» Problem statement:
Reproduce the passage of the church outposts article below from "A few months" up to and including "support each other.", word for word.

» Selected extract:
::::

Skip to main content

When Illinois went into pandemic lockdown in March, Christ Community Church started worshiping online. When fatigue set in, they moved to a house church model. Small groups were formed with 15 people from the church, leaving room to invite neighbors or friends. These “outposts,” as they are called, meet in garages and backyards. Groups watch the worship video together, pausing it to have discussion.

A few months in, next gen pastor Chris Thompson talked with his coach, Andy Bossardet, about how it’s been going. This is a condensed version of the conversation and has been edited for clarity.

Several months after the conversation between Chris and Andy, Christ Community is mostly worshiping in person and online. Several outposts continue to meet, and many of the rest stay in touch to share prayer requests and support each other.

 

Andy: We’ve talked quite a bit about the shift that the church has been making and this movement toward the outposts model. Can you tell us a little bit about the outpost model and how that came to be?

Chris: Essentially, it’s a small group of people. We’ll get you a TV, a soundbar, a folding table, whatever you guys need to get together and do church in your driveway or your backyard or wherever you want to do it. Then just be a good host; be as hospitable as you can to a group of people who are feeling stressed. This might be their one sort of social outing for the week.

::::

» Data excerpts:
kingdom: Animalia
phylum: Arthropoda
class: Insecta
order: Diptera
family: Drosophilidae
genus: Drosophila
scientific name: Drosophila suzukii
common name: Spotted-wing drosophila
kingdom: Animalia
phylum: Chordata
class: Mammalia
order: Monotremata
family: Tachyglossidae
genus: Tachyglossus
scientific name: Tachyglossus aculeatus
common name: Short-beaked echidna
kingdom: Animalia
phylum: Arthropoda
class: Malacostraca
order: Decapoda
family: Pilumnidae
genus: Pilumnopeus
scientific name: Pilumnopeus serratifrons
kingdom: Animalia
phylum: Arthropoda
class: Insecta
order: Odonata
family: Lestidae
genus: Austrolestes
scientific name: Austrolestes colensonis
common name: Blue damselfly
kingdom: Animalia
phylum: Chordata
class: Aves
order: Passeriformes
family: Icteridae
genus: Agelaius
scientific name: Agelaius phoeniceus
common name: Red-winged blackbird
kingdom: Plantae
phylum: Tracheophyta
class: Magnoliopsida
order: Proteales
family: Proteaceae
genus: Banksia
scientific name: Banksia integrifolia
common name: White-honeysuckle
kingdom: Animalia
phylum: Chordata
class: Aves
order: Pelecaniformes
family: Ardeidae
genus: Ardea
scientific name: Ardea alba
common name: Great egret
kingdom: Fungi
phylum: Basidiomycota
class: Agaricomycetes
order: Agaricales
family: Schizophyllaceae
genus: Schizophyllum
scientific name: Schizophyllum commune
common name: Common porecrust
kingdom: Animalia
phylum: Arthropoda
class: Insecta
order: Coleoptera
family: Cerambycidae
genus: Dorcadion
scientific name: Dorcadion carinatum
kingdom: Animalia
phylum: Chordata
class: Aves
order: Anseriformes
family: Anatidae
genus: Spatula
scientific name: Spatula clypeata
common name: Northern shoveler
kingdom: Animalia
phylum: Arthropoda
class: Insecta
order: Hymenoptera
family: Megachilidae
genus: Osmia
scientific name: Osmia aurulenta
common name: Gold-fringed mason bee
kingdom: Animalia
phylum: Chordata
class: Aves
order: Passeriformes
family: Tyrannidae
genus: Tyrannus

::::

» Result of the task:
A few months in, next gen pastor Chris Thompson talked with his coach, Andy Bossardet, about how it’s been going. This is a condensed version of the conversation and has been edited for clarity.

Several months after the conversation between Chris and Andy, Christ Community is mostly worshiping in person and online. Several outposts continue to meet, and many of the rest stay in touch to share prayer requests and support each other.